The answer must consist solely of the lines from the opening line of the entries through the line with "but forgat him.", transcribed exactly and without any pictures.

[Saved data entries]
******
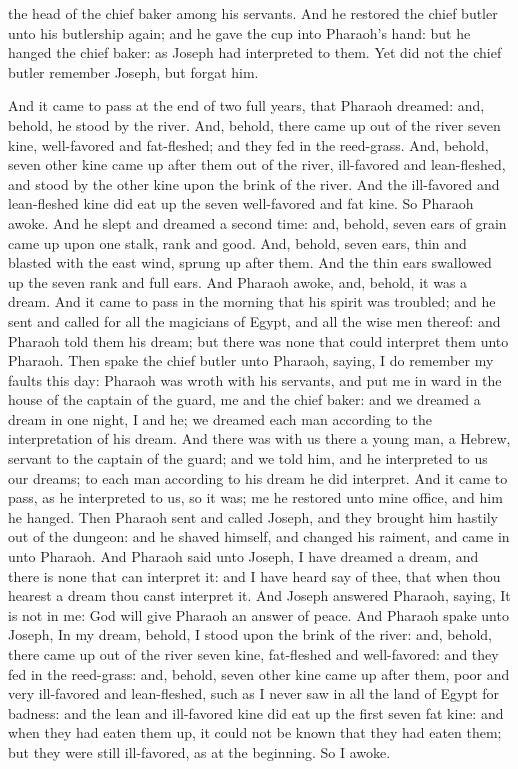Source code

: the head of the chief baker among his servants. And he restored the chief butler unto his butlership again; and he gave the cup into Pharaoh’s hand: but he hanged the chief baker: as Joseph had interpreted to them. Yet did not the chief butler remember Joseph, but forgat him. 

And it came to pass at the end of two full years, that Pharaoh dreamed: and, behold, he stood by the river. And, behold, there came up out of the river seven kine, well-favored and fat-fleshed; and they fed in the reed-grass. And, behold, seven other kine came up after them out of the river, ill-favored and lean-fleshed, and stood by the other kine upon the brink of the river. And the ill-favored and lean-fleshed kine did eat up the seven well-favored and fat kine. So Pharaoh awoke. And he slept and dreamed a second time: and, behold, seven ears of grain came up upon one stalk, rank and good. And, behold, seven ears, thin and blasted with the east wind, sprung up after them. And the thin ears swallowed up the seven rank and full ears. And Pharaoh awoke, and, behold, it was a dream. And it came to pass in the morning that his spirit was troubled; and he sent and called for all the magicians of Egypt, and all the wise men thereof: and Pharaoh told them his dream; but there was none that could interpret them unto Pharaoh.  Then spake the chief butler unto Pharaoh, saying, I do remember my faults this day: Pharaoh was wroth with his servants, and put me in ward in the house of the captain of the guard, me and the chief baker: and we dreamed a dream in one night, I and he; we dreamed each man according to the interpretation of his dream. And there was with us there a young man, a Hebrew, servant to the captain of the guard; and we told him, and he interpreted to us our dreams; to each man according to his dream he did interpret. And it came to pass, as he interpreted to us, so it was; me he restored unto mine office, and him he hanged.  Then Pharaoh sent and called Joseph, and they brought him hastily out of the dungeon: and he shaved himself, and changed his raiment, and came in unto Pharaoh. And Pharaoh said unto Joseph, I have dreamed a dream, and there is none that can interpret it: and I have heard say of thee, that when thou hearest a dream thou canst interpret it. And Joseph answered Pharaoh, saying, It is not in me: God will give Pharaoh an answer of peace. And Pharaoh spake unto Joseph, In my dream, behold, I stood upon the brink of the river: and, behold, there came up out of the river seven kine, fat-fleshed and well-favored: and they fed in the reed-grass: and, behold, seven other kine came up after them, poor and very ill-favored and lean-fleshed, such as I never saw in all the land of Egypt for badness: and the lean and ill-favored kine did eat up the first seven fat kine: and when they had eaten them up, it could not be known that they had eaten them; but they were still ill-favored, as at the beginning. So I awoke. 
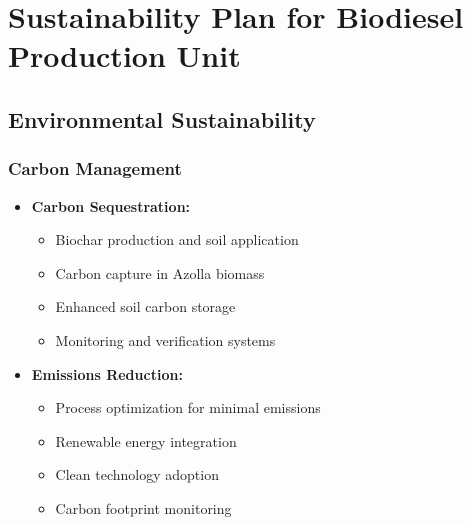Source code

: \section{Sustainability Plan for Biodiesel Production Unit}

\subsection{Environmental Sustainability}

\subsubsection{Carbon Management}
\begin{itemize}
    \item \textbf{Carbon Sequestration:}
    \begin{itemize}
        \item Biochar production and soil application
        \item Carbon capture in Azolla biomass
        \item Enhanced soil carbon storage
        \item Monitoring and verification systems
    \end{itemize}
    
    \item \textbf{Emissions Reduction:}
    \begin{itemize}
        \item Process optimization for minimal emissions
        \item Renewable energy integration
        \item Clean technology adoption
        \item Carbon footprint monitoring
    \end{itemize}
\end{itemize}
******
### SOLUTION
Source code

: the head of the chief baker among his servants. And he restored the chief butler unto his butlership again; and he gave the cup into Pharaoh’s hand: but he hanged the chief baker: as Joseph had interpreted to them. Yet did not the chief butler remember Joseph, but forgat him. 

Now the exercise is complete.